- _Exercise brief_: Starting at the line containing "Figure 9. Same" and ending at the line containing "FIGURE1 The results", transcribe the listing below exactly. Keep both end lines, skip the pictures, and copy nothing else.

- _Provided information_:
•••
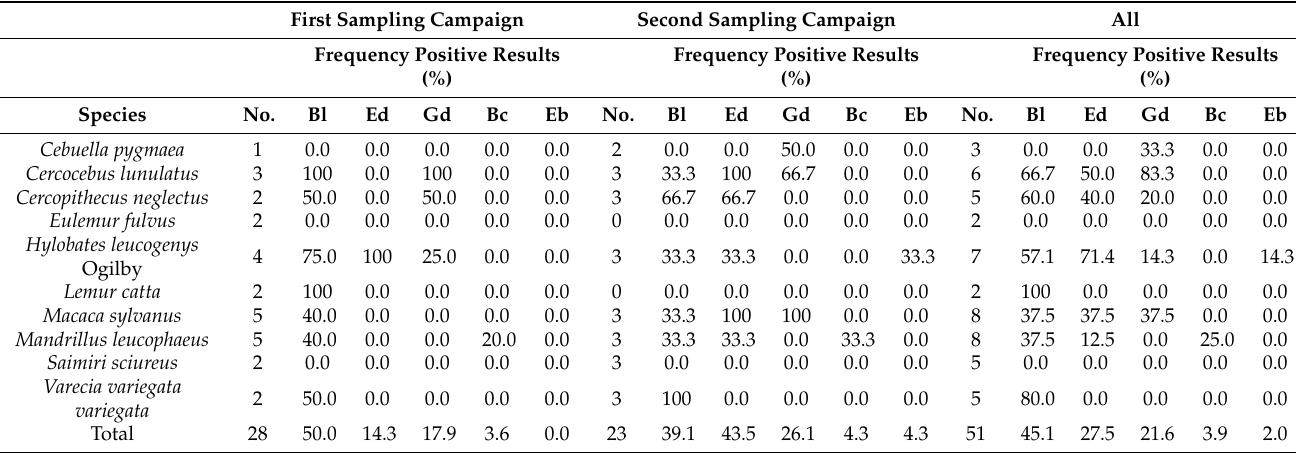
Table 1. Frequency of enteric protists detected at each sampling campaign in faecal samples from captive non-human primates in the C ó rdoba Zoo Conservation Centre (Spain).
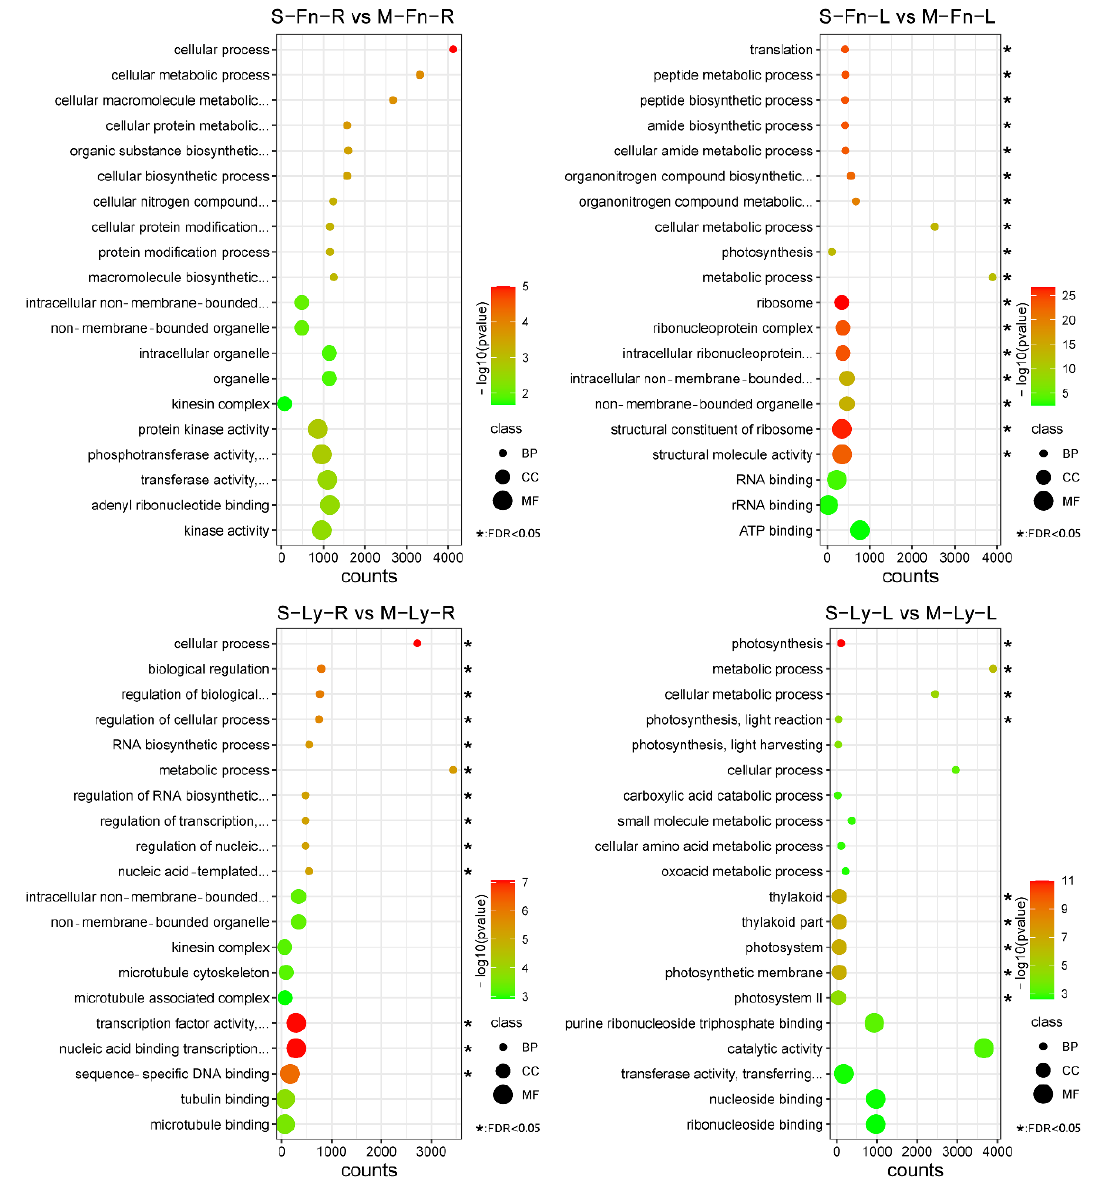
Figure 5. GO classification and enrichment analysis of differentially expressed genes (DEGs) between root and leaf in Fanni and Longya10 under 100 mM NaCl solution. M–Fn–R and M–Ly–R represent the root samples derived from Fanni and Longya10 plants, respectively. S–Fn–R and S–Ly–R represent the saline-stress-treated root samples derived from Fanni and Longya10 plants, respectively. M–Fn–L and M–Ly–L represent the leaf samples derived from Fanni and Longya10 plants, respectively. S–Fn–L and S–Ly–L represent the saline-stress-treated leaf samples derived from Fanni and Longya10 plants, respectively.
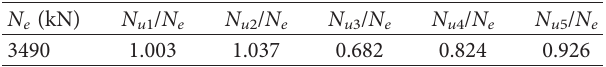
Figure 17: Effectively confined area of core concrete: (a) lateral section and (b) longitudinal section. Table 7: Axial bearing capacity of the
•••
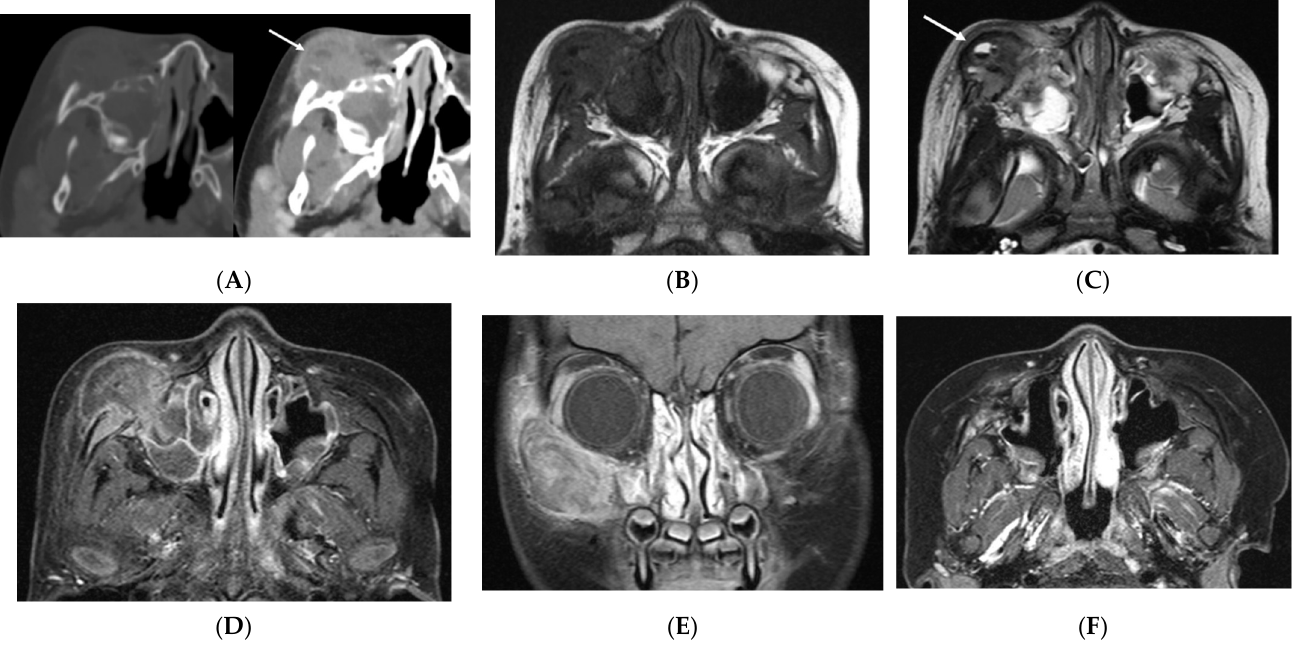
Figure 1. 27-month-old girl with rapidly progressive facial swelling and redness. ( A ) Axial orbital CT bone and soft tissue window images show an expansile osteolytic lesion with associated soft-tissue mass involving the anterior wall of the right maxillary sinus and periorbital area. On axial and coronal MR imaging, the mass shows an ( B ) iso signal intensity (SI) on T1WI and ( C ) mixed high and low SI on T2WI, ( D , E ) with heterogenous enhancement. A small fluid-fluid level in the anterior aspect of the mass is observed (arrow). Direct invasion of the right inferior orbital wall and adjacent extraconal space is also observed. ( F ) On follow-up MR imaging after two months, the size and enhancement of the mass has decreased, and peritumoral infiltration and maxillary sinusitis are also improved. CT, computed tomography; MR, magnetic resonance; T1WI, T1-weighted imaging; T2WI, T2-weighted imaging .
•••
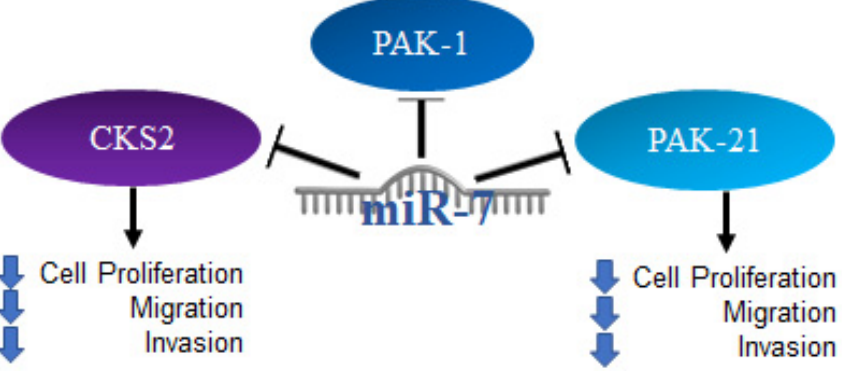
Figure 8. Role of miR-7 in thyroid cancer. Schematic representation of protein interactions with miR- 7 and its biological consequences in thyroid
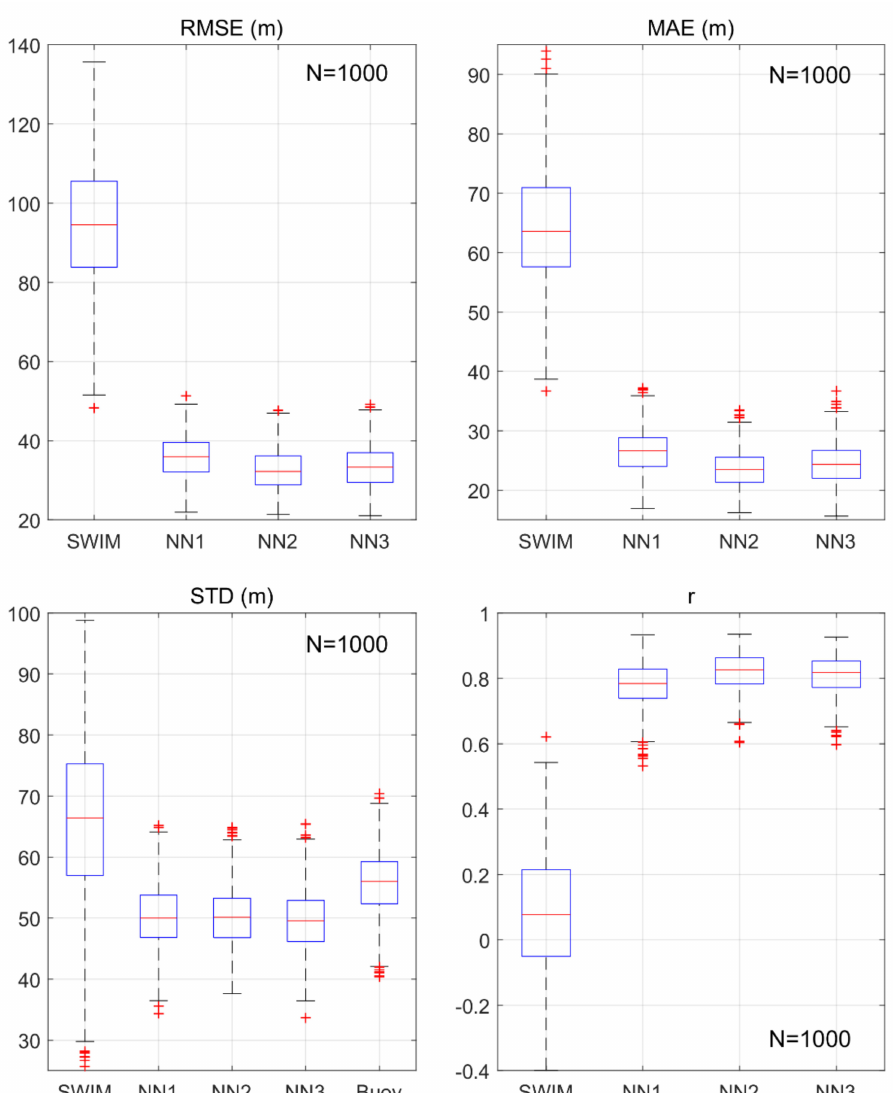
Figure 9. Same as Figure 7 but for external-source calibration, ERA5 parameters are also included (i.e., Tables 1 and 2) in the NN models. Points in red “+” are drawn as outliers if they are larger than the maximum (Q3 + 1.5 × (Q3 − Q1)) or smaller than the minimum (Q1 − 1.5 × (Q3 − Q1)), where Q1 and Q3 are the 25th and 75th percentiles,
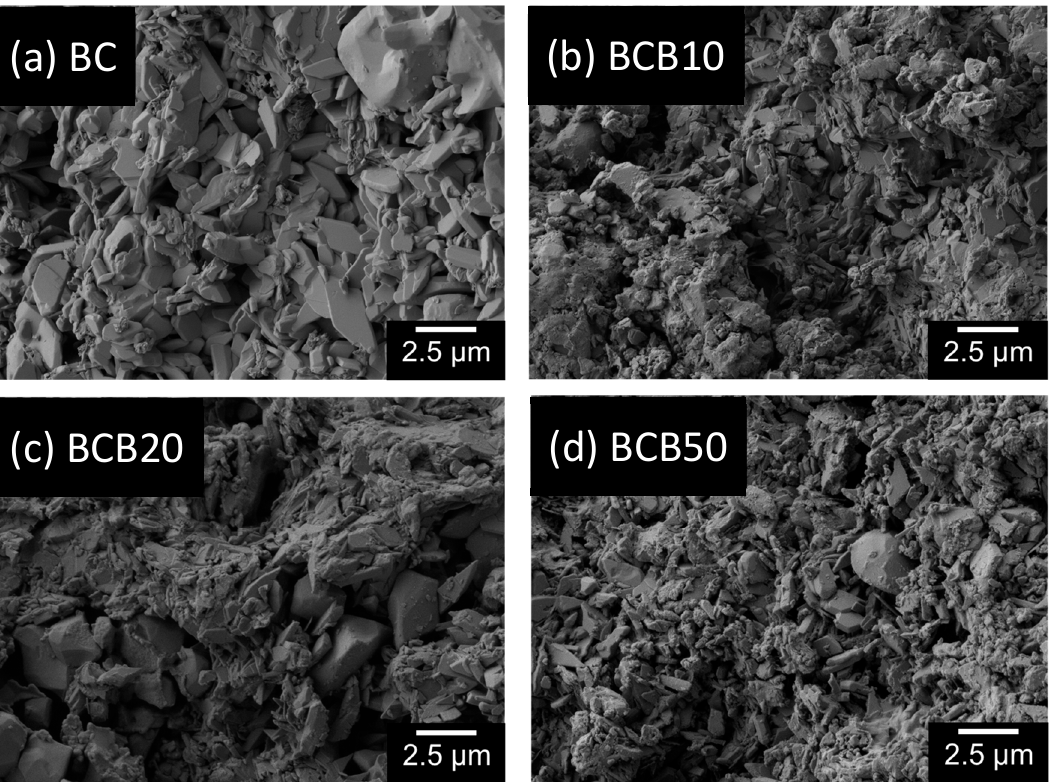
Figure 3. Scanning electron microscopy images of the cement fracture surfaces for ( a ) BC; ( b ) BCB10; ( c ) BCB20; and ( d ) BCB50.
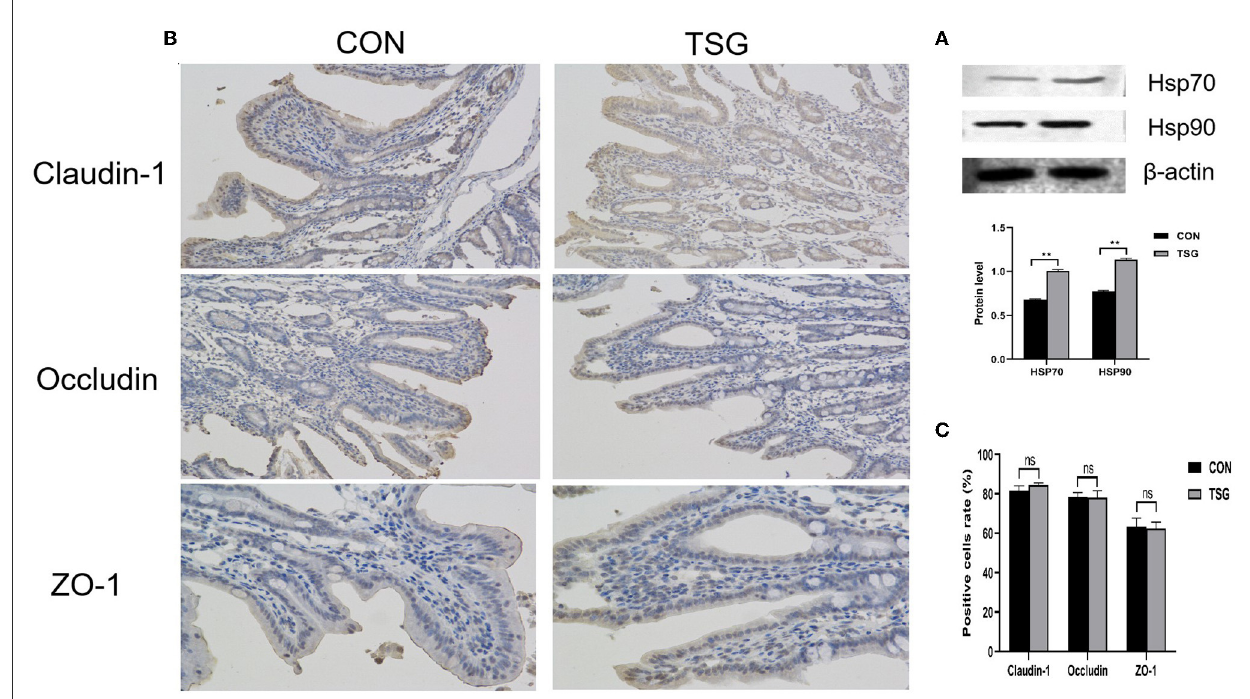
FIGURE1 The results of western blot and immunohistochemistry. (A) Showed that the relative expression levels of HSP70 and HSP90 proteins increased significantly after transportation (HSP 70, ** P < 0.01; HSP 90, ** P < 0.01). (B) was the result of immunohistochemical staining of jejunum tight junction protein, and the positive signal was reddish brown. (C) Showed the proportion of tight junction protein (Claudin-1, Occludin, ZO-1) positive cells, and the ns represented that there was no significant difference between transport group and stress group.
•••
- _Output of the task_:
Figure 9. Same as Figure 7 but for external-source calibration, ERA5 parameters are also included (i.e., Tables 1 and 2) in the NN models. Points in red “+” are drawn as outliers if they are larger than the maximum (Q3 + 1.5 × (Q3 − Q1)) or smaller than the minimum (Q1 − 1.5 × (Q3 − Q1)), where Q1 and Q3 are the 25th and 75th percentiles,
Figure 3. Scanning electron microscopy images of the cement fracture surfaces for ( a ) BC; ( b ) BCB10; ( c ) BCB20; and ( d ) BCB50.
FIGURE1 The results of western blot and immunohistochemistry. (A) Showed that the relative expression levels of HSP70 and HSP90 proteins increased significantly after transportation (HSP 70, ** P < 0.01; HSP 90, ** P < 0.01). (B) was the result of immunohistochemical staining of jejunum tight junction protein, and the positive signal was reddish brown. (C) Showed the proportion of tight junction protein (Claudin-1, Occludin, ZO-1) positive cells, and the ns represented that there was no significant difference between transport group and stress group.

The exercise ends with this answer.